Edinburgh Speech Tools  2.4-release
 All Classes Functions Variables Typedefs Enumerations Enumerator Friends Pages
XML support

There are three levels of support for XML with EST.

Reading XML Text As An EST_Utterance

In order to read XML marked up text, the EST code must be told how the XML markup should relate to the utterance structure. This is done by annotating the DTD using which the text is processed.

There are two possible ways to anotate the DTD. Either a new DTD can be created with the anotations added, or the anotations can be included in the XML file.

A new DTD

To write a new DTD based on an existing one, you should include the existing one as follows:

<!-- Extended FooBar DTD for speech tools -->
<!-- Include original FooBar DTD -->
<!ENTITY % OldFooBarDTD PUBLIC "//Foo//DTD Bar"
"http://www.foo.org/dtds/org.dtd">
%OldFooBarDTD;
<!-- Your extensions, for instance... -->
<!-- syn-node elements are nodes in the Syntax relation -->
<!ATTLIST syn-node relationNode CDATA #FIXED "Syntax" >

In the XML file

Extensions to the DTD can be included in the !DOCTYPE declaration in the marked up text. For instance:

<?xml version='1.0'?>
<!DOCTYPE utterance PUBLIC "//Foo//DTD Bar"
"http://www.foo.org/dtds/org.dtd"
[
<!-- Item elements are nodes in the Syntax relation -->
<!ATTLIST item relationNode CDATA #FIXED "Syntax" >
]>
<utterance>
<!-- Actual markup starts here -->

Summary of DTD Anotations

The following attributes may be added to elements in your DTD to describe it's relation to EST_Utterance structures.

  • estUttFeats: The value should be a comma separated list of attributes which should be set as features on the utterance.
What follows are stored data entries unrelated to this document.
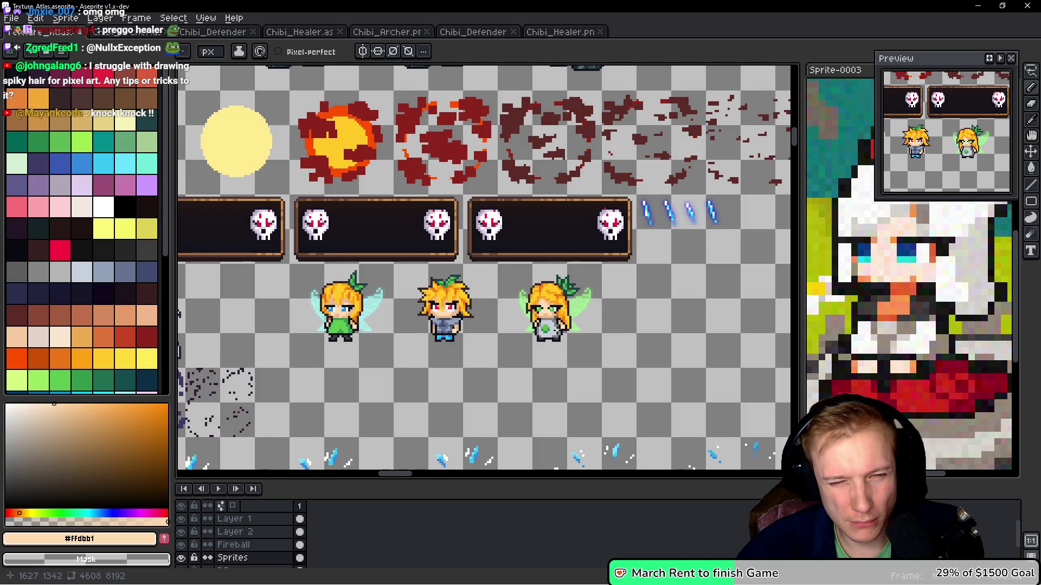
{"action": "scroll", "coordinate": [567, 325], "scroll_direction": "up", "scroll_amount": 3}
{"action": "key", "text": "v"}
{"action": "key", "text": "ctrl+s"}
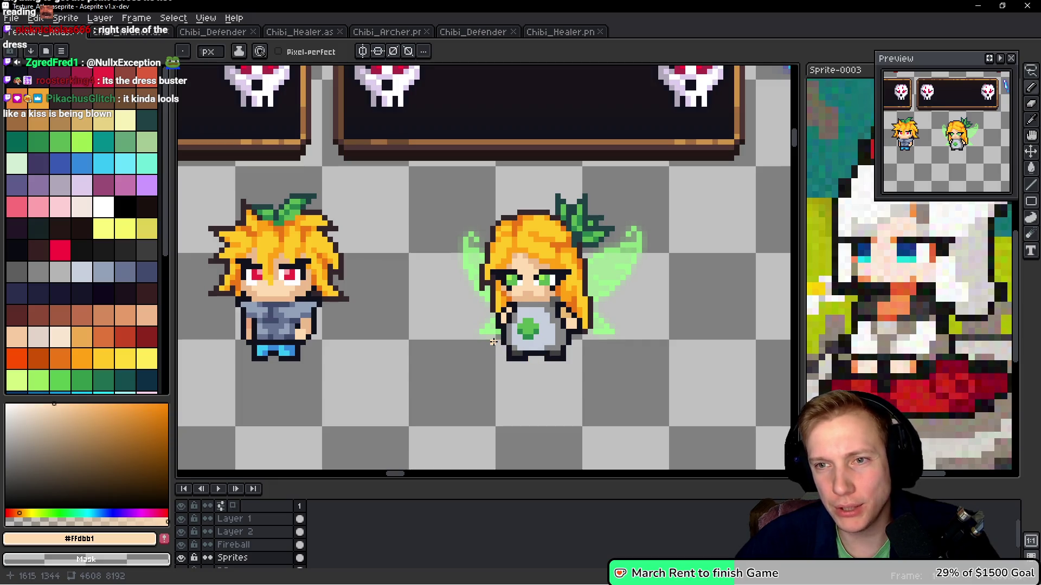
Zoom onto the healer fairy's dress and undo the stray skin pixel on it
{"action": "mouse_move", "coordinate": [299, 343]}
{"action": "left_mouse_down"}
{"action": "mouse_move", "coordinate": [645, 291]}
{"action": "mouse_move", "coordinate": [407, 296]}
{"action": "left_mouse_up"}
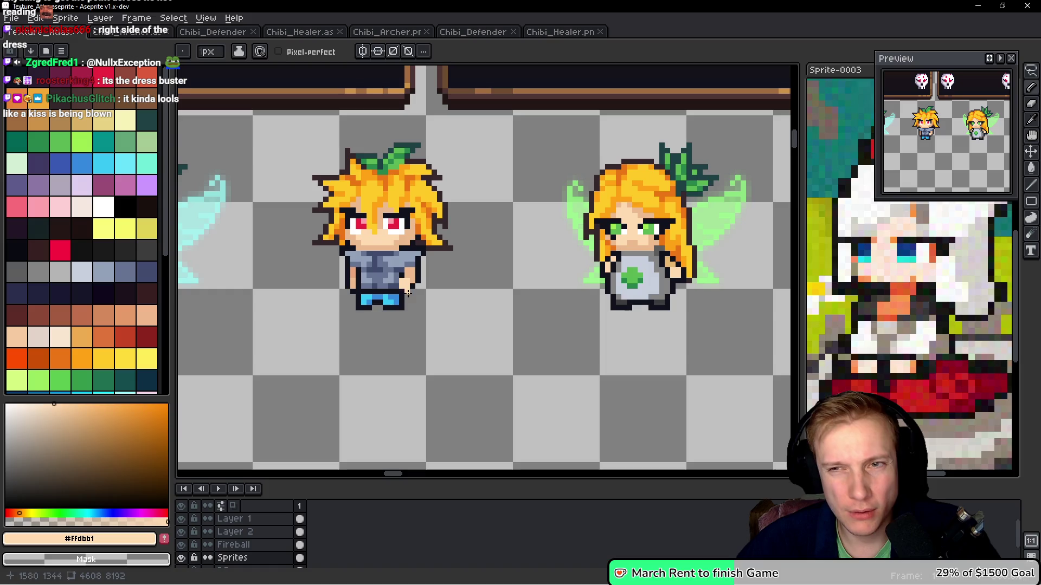
{"action": "left_click_drag", "start_coordinate": [570, 308], "coordinate": [543, 291]}
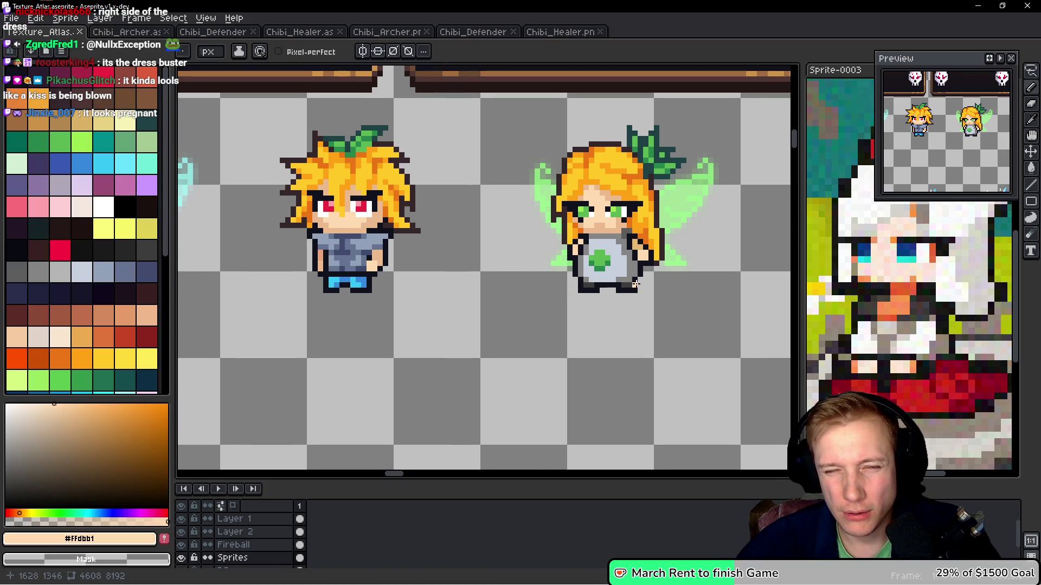
{"action": "scroll", "coordinate": [610, 275], "scroll_direction": "up", "scroll_amount": 3}
{"action": "key", "text": "ctrl+z"}
Draw a dark outline along the dress side and paint skin pixels on the hand
{"action": "left_click", "coordinate": [432, 226], "text": "alt"}
{"action": "left_click_drag", "start_coordinate": [455, 203], "coordinate": [450, 261]}
{"action": "left_click", "coordinate": [472, 173]}
{"action": "left_click", "coordinate": [472, 188]}
{"action": "left_click", "coordinate": [437, 174], "text": "alt"}
{"action": "left_click", "coordinate": [455, 190]}
{"action": "left_click", "coordinate": [438, 224]}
Each attribute can be either a simple identifier, or two identifiers separated by a colon :.

    A value foo:bar causes the value of the foo attribute of the element to be set as the value of the Utterance feature bar.

    A simple identifier foo causes the foo attribute of the element to be set as the value of the Utterance feature X_foo where X is the name of the element.

  • estRelationFeat: The value should be a comma separated list of attributes which should be set as features on the relation related to this element. It's format and meaning is the same as for estUttFeats.
  • estRelationElementAttr: Indicates that this element defines a relation. All elements inside this one will be made nodes in the relation, unless they are explicitly marked to be ignored by estRelationIgnore. The value of the estRelationElementAttr attribute is the name of an attribute which gives the name of the relation.
  • estRelationTypeAttr: When an element has a estRelationElementAttr tag to indicate it's content defines a relaion, it may also have the estRelationTypeAttr tag. This gives the name of an attribute which gives the type of relation. Currently only a type of `list' or `linear' gives a lienar relation, anything else gives a tree.
  • estRelationIgnore: If this is set to any value on an element which would otherwise be interpreted as an EST_Item in the current relation, the element is passed over. The contents will be processed as if they had been directly inside this element's parent.
  • estRelationNode: When placed on an element, indicates that this element is to be interpreted as an item in the relation named in the value of the attribute.
  • estExpansion: The value of this attribute defines how ranges in href attributes are expanded for this element. If the value is replace the nodes created during expansion are placed at the same level in the hierachy as the original element. If the value is embed they are created as children of a new node.
  • estContentFeature: The value of this attribute is the featre which is set to the contents of the current element.

The XML_Parser_Class C++ Class

The C++ class XML_Parser_Class (declared in rxp/XML_Parser.h) defines an abstract interface to the XML parsing process. By breating a sub-class of XML_Parser_Class you can create code to read XML marked up text quite simply.

Some Definitions

  • An XML parser is an object which can analyse a piece of text marked up according to an XML doctype and perform actions based on the markup. One XML parser deals with one text.
  • An XML parser is represented by an instance of the class XML_Parser.
  • An XML parser class is an object from which XML parses can be created. It defines the behaviour of the parsers when they process their assigned text, and also a mapping from XML entity IDs to places to look for them.

Creating An XML Processing Procedure

In order to create a procedure which will process XML marked up text in the manner of your choice you need to do 4 things. Simple examples can be found in testsuite/xml_example.cc and main/xml_parser_main.cc.

Create a Sub-Class of XML_Parser_Class

Not written

Create a Structure Holding the State of the Parse

Not written

Decide How Entity IDs Should Be Converted To Filenames

Not written

Write A Procedure To Start The Parser

Not written

The XML_Parser_Class in Detail

Not written

  • XMLParser

The RXP XML Parser

Included in the EST library is a version of the RXP XML parser. This version is limited to 8-bit characters for consistency with the rest of EST. For more details, see the RXP documentation.

Insert reference to RXP documentation here.